The rising cost of prescription drugs and the lack of transparency around drug pricing are issues impacting millions of Americans and receiving attention from policymakers at the federal and state levels. While the U.S. Department of Health and Human Services promotes a federal agenda to increase transparency and bring down prices, states are using local policy and data assets to pursue similar goals, as highlighted in two recent articles in the Journal of the American Medical Association on state drug transparency laws and cost containment efforts.
At the 34th annual meeting of the National Association of Health Data Organizations (NAHDO) in Little Rock in November, hosted by ACHI, a multi-state panel showcased initiatives by NAHDO partners in California, Maine, and Arkansas, offering a range of perspectives on efforts to improve pharmacy and drug cost transparency.
Maine’s prescription drug reporting under Public Law Chapter 406 requires the Maine Health Data Organization (MHDO) to produce annual prescription drug reports. These reports include the 25 costliest drugs, the most frequently used drugs, and the drugs with the highest year-to-year cost increases.
Enacted in 2019, Maine Public Law Chapter 470 seeks to further advance consumer awareness and pharmacy transparency by requiring that new pricing information be submitted by manufacturers, pharmacy benefit managers, and wholesale distributors.

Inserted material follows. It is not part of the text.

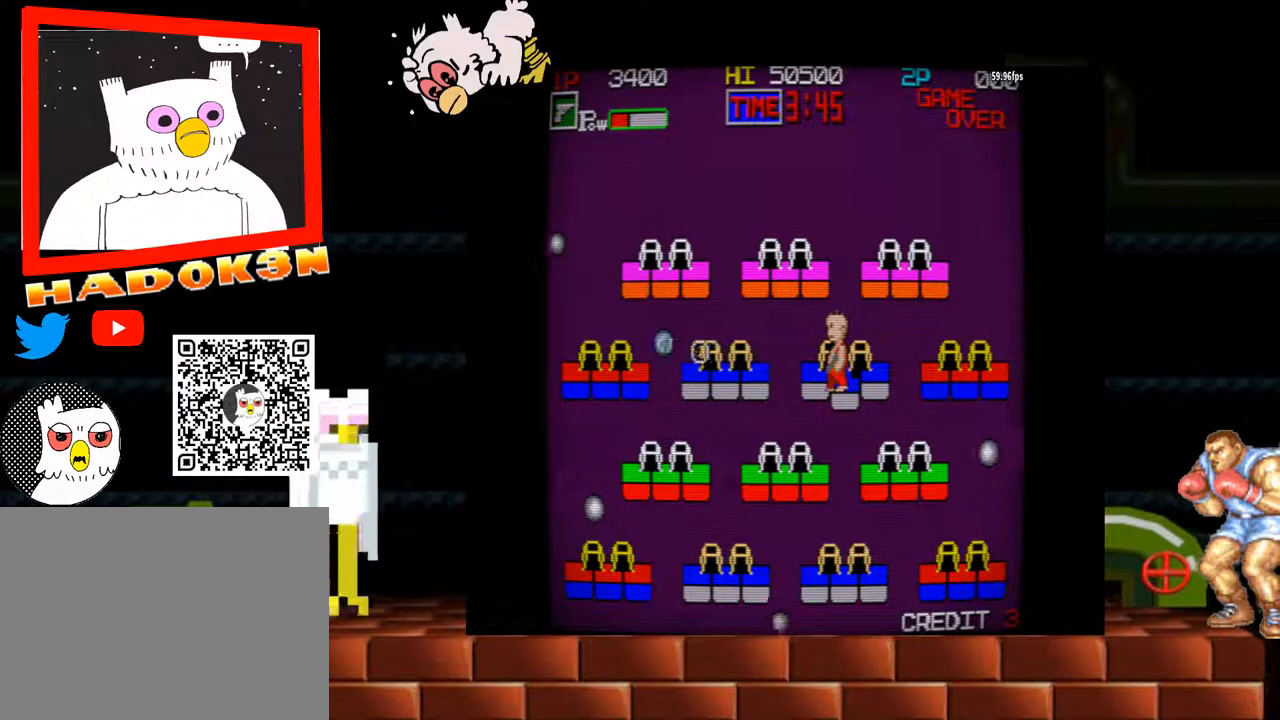
{"buttons": ["B"], "left_stick": "center", "events": [[33, "B", "up"], [67, "B", "down"], [133, "B", "up"], [167, "B", "down"], [233, "B", "up"], [267, "B", "down"], [333, "B", "up"], [367, "B", "down"], [433, "B", "up"], [433, "left_stick", "center"], [500, "B", "down"]]}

California’s Office of Statewide Health Planning and Development (OSHPD) is responsible for collection and publication of prescription drug information, as well as administration of penalties when compliance issues arise.
Through the new Cost Transparency Rx (CTRx) Program, OSHPD collects information under California Senate Bill 17, which requires drug manufacturers to provide advance notice of drug cost increases to purchasers, along with information about the impacts of cost increases to health plans and insurers.
The Arkansas Pharmacy Benefit Licensure Act was passed in 2018, allowing the Arkansas Insurance Department to require that pharmacy benefit managers (PBMs) be licensed by the state and authorizing the department to review and approve PBM compensation programs with pharmacies.
Act 994 of 2019 clarified the licensure act by redefining maximum allowable costs and prohibiting spread pricing, the practice of a PBM keeping a portion of the amount it receives from a health plan for a drug instead of providing full payment to the pharmacy.
Researchers at ACHI have begun working directly with pharmacies to collect data to compare amounts paid for specific drugs to pharmacy claims submitted to the Arkansas All-Payer Claims Database. Preliminary analyses have revealed variation in amounts paid, with approximately 60% of payer-submitted amounts matching the amounts paid to pharmacies.